Annual Report 2019

 
The Shipowners’ Club, the leading mutual P&I insurer in the smaller and specialist vessel sector, has reported resilient results for the year ending 31 December 2019.

The Club has reported a combined ratio of 105.1%, an increase in Member to 7,886 and an overall surplus of US$ 36.1m, including an investment portfolio gain of US$ 48.8m.

Consistent with last year, whilst there has been growth in income, the Club has also seen some growth in both claims costs and administrative expenses. The overall claims cost has increased by US$ 5.5m compared to 2018 and this has therefore contributed to the overall underwriting loss of US$ 10.3m (a combined ratio of 105.1%). The claims cost inflation has been driven by International Group pool claims, which have seen a year on year increase of US$ 6.1m.

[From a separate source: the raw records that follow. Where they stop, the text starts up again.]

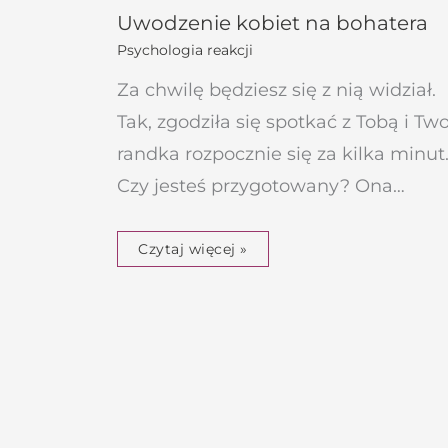
Uwodzenie kobiet na bohatera
Psychologia reakcji
Za chwilę będziesz się z nią widział.
Tak, zgodziła się spotkać z Tobą i Tw
randka rozpocznie się za kilka minut
Czy jesteś przygotowany? Ona…
Czytaj więcej »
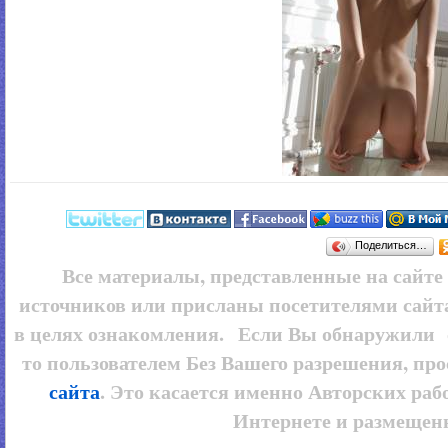
Поделиться…
Все материалы, представленные на сайт
источников или присланы посетителями сайт
в целях ознакомления. Если Вы обнаружили 
то пользователем
Без Вашего разрешения, про
сайта
. Это касается именно Авторских рабо
Интернете и размещенн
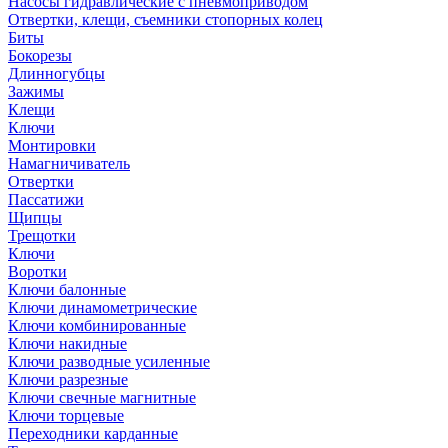
Насосы гидравлические с пневмоприводом
Отвертки, клещи, съемники стопорных колец
Биты
Бокорезы
Длинногубцы
Зажимы
Клещи
Ключи
Монтировки
Намагничиватель
Отвертки
Пассатижи
Щипцы
Трещотки
Ключи
Воротки
Ключи балонные
Ключи динамометрические
Ключи комбинированные
Ключи накидные
Ключи разводные усиленные
Ключи разрезные
Ключи свечные магнитные
Ключи торцевые
Переходники карданные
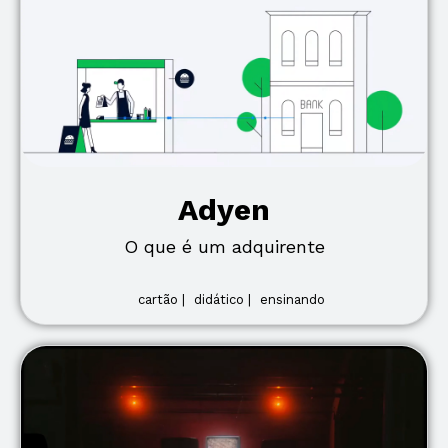
Adyen
O que é um adquirente
cartão |
didático |
ensinando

Operating expenses amounted to US$ 53.7m (2018: US$ 52.2m) – a 2.9% increase. Operating expenses include the acquisition costs incurred from Members’ brokers (which saw a small decrease in the year) as well as the administrative costs of running the Club.

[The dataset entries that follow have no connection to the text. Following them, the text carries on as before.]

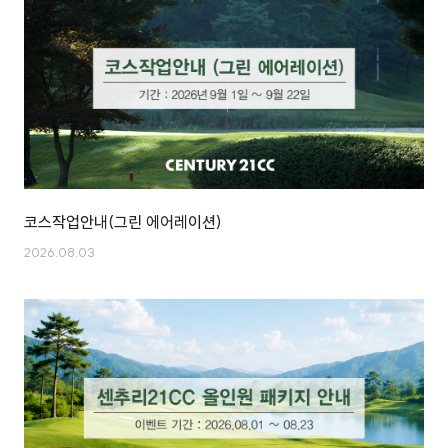
코스작업안내(그린 에어레이션)
2026.08.03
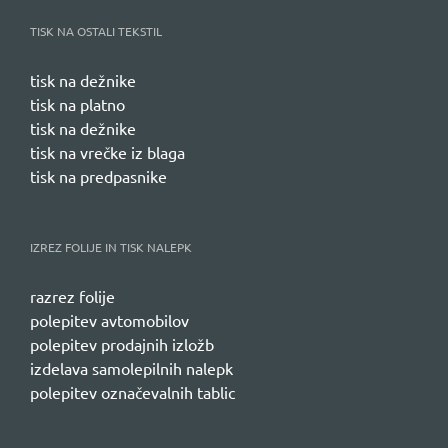
TISK NA OSTALI TEKSTIL
tisk na dežnike
tisk na platno
tisk na dežnike
tisk na vrečke iz blaga
tisk na predpasnike
IZREZ FOLIJE IN TISK NALEPK
razrez folije
polepitev avtomobilov
polepitev prodajnih izložb
izdelava samolepilnih nalepk
polepitev označevalnih tablic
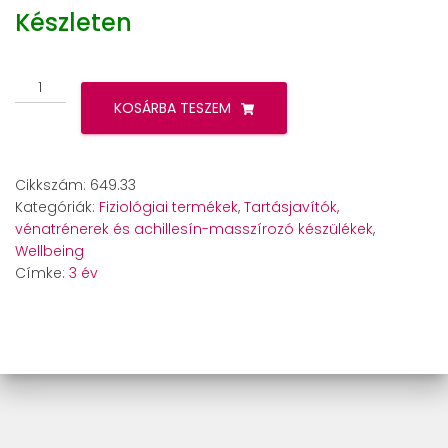
Készleten
Beurer
FM
KOSÁRBA TESZEM
200
ACHILLOMED
achillesín-
Cikkszám:
649.33
masszírozó
Kategóriák:
Fiziológiai termékek
,
Tartásjavítók,
készülék
vénatrénerek és achillesín-masszírozó készülékek
,
mennyiség
Wellbeing
Címke:
3 év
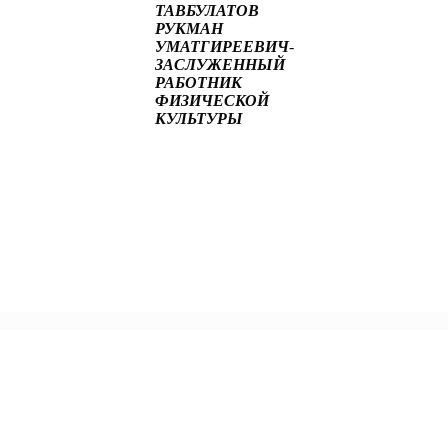
ТАВБУЛАТОВ
РУКМАН
УМАТГИРЕЕВИЧ
-
ЗАСЛУЖЕННЫЙ
РАБОТНИК
ФИЗИЧЕСКОЙ
КУЛЬТУРЫ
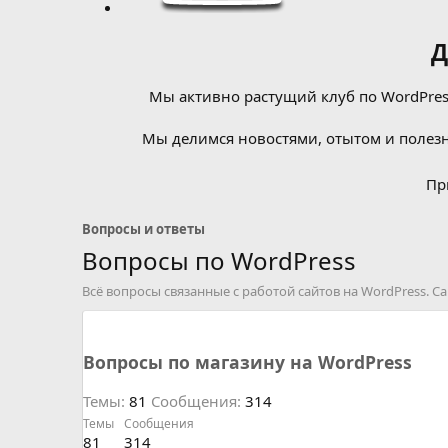
Д
Мы активно растущий клуб по WordPress
Мы делимся новостями, отытом и полезн
Пр
Вопросы и ответы
Вопросы по WordPress
Всё вопросы связанные с работой сайтов на WordPress. 
Вопросы по магазину на WordPress
Темы
81
Сообщения
314
Темы
Сообщения
81
314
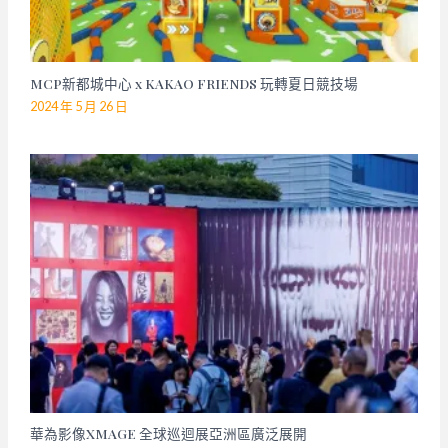
MCP新都城中心 x KAKAO FRIENDS 玩轉夏日競技場
2024 年 5 月 26 日
華為影像XMAGE 全球巡迴展亞洲區廣泛展開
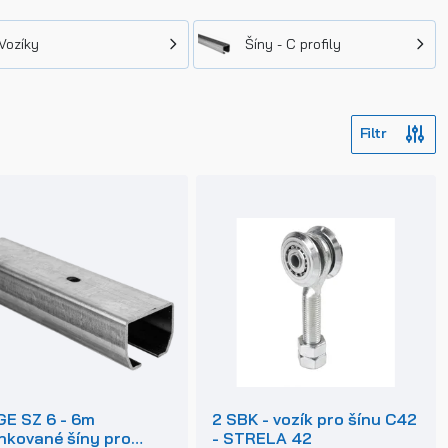
Vozíky
Šíny - C profily
E SZ 6 - 6m
2 SBK - vozík pro šínu C42
nkované šíny pro
- STRELA 42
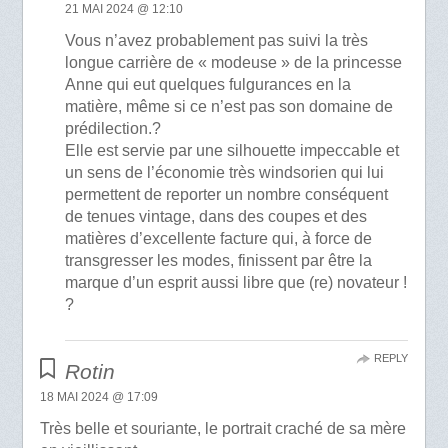
21 MAI 2024 @ 12:10
Vous n’avez probablement pas suivi la très
longue carrière de « modeuse » de la princesse
Anne qui eut quelques fulgurances en la
matière, même si ce n’est pas son domaine de
prédilection.?
Elle est servie par une silhouette impeccable et
un sens de l’économie très windsorien qui lui
permettent de reporter un nombre conséquent
de tenues vintage, dans des coupes et des
matières d’excellente facture qui, à force de
transgresser les modes, finissent par être la
marque d’un esprit aussi libre que (re) novateur !
?
REPLY
Rotin
18 MAI 2024 @ 17:09
Très belle et souriante, le portrait craché de sa mère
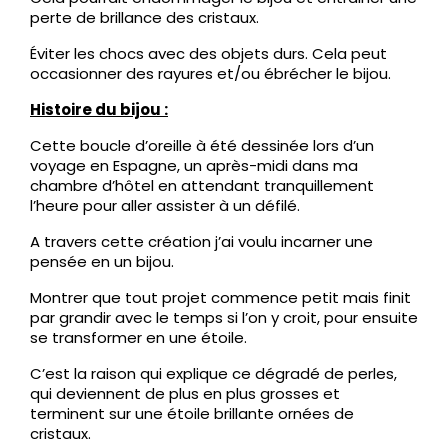
perte de brillance des cristaux.
Éviter les chocs avec des objets durs. Cela peut
occasionner des rayures et/ou ébrécher le bijou.
Histoire du bijou :
Cette boucle d’oreille à été dessinée lors d’un
voyage en Espagne, un après-midi dans ma
chambre d’hôtel en attendant tranquillement
l’heure pour aller assister à un défilé.
A travers cette création j’ai voulu incarner une
pensée en un bijou.
Montrer que tout projet commence petit mais finit
par grandir avec le temps si l’on y croit, pour ensuite
se transformer en une étoile.
C’est la raison qui explique ce dégradé de perles,
qui deviennent de plus en plus grosses et
terminent sur une étoile brillante ornées de
cristaux.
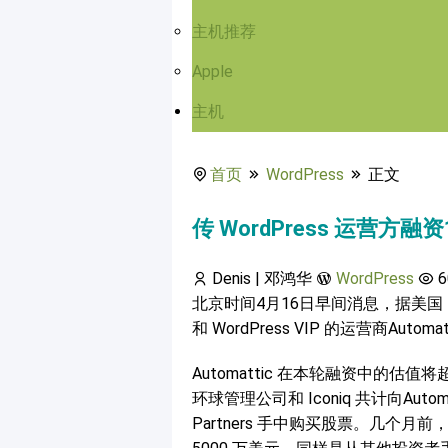
主机推荐
Apple
主机
首页
WordPress
正文
传 WordPress 运营方
Denis | 邓鸿华
WordPress
6
北京时间4月16日早间消息，据美国《财
和 WordPress VIP 的运营商Auto
Automattic 在本轮融资中的估
环球管理公司和 Iconiq 共计向Auto
Partners 手中购买股票。几个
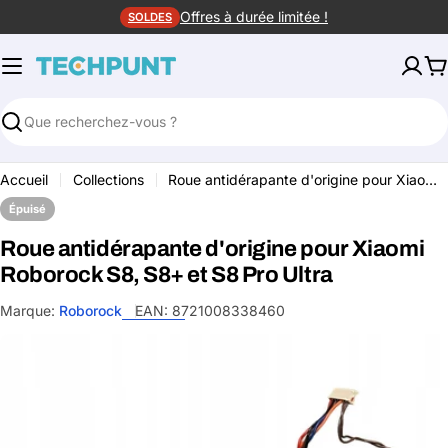
Aller
Offres à durée limitée !
SOLDES
au
contenu
P
Rechercher
Accueil
Collections
Roue antidérapante d'origine pour Xiaomi Roborock S8, S8+ et S8 Pro Ultra
Épuisé
Roue antidérapante d'origine pour Xiaomi
Roborock S8, S8+ et S8 Pro Ultra
Marque:
Roborock
EAN:
8721008338460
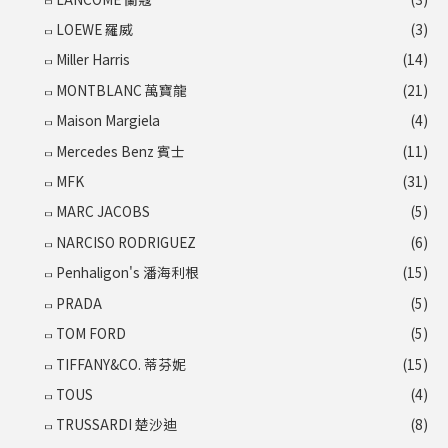
LOEWE 羅威
(3)
Miller Harris
(14)
MONTBLANC 萬寶龍
(21)
Maison Margiela
(4)
Mercedes Benz 賓士
(11)
MFK
(31)
MARC JACOBS
(5)
NARCISO RODRIGUEZ
(6)
Penhaligon's 潘海利根
(15)
PRADA
(5)
TOM FORD
(5)
TIFFANY&CO. 蒂芬妮
(15)
TOUS
(4)
TRUSSARDI 楚沙迪
(8)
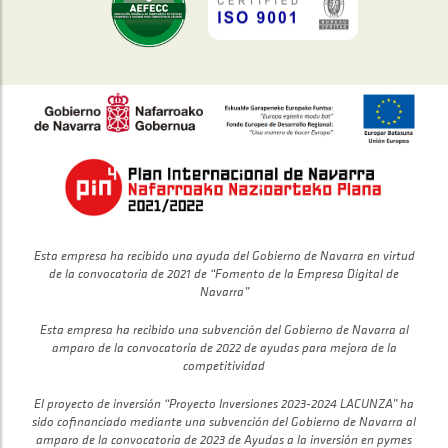
Esta empresa ha recibido una ayuda del Gobierno de Navarra en virtud
de la convocatoria de 2021 de “Fomento de la Empresa Digital de
Navarra”
Esta empresa ha recibido una subvención del Gobierno de Navarra al
amparo de la convocatoria de 2022 de ayudas para mejora de la
competitividad
El proyecto de inversión “Proyecto Inversiones 2023-2024 LACUNZA” ha
sido cofinanciado mediante una subvención del Gobierno de Navarra al
amparo de la convocatoria de 2023 de Ayudas a la inversión en pymes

The higher claims costs and administrative costs were countered by a year on year decrease in the Club’s reinsurance costs, from US$ 29.6m in 2018 to US$ 24.9m in 2019.

Financial summary

  • Combined ratio 105.1% (2018: 104.2%)
  • Capital and free reserves US$ 340.0m (2018: US$ 303.8m)
  • Earned premiums, net of reinsurance US$ 200.0m (2018: US$ 195.0m)
  • Incurred claims, net of reinsurance US$ 156.5m (2018: US$ 151.0m)
  • Underwriting deficit US$ 10.3m (2018: deficit of US$ 8.2m)
  • Investments returned a gain of US$ 48.8m (2018: loss of US$ 28.8m)
  • Entered Members 7,886 (2018: 7,444)

Financial review

The Club has generated a surplus for the year of US$ 36.1m (2018: deficit of US$ 37.9m). This surplus is primarily the result of an underwriting loss of US$ 10.2m (2018: loss of US$ 8.2m)mitigated by a gain from the investment portfolio of US$ 48.8m (2018: loss of US$ 28.8m).

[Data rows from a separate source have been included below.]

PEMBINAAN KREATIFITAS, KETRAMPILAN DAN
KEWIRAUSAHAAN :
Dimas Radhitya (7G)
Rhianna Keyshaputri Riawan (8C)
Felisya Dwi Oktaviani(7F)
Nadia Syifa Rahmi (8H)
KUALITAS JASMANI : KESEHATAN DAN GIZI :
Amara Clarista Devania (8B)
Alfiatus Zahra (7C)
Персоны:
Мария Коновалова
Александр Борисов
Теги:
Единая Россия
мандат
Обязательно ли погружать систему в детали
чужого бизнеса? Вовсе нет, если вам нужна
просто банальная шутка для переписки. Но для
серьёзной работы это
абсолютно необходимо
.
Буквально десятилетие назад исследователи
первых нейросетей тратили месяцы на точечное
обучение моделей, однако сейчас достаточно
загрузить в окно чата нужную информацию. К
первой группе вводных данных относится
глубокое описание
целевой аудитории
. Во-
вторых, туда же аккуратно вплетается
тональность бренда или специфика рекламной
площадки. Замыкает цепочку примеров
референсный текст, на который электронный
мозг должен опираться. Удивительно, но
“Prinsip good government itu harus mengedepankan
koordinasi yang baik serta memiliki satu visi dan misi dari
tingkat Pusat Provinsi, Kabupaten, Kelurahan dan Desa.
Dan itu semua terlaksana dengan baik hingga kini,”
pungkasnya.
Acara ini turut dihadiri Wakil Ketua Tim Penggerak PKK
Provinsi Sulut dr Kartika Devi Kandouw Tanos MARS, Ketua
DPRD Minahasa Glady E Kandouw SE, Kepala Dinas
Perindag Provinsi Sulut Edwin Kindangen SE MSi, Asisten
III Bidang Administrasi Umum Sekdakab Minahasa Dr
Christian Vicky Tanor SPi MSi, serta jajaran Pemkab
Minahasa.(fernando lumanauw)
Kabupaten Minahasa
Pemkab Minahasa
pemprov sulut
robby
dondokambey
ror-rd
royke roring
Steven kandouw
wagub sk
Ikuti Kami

The Club’s investment portfolio returned an overall gain in the year of US$ 48.8m which was very welcome following the loss of US$ 28.8m in the prior year. The last few years have been reasonably volatile in the financial markets, with the portfolio returning a strong gain in 2017 and 2019, but a loss in 2018. The Club manages the investment portfolio with a long-term view and it is pleasing to note that the returns generated from the portfolio have been able to be used for Members’ benefit by subsidising the Club’s underwriting losses in the past two financial years.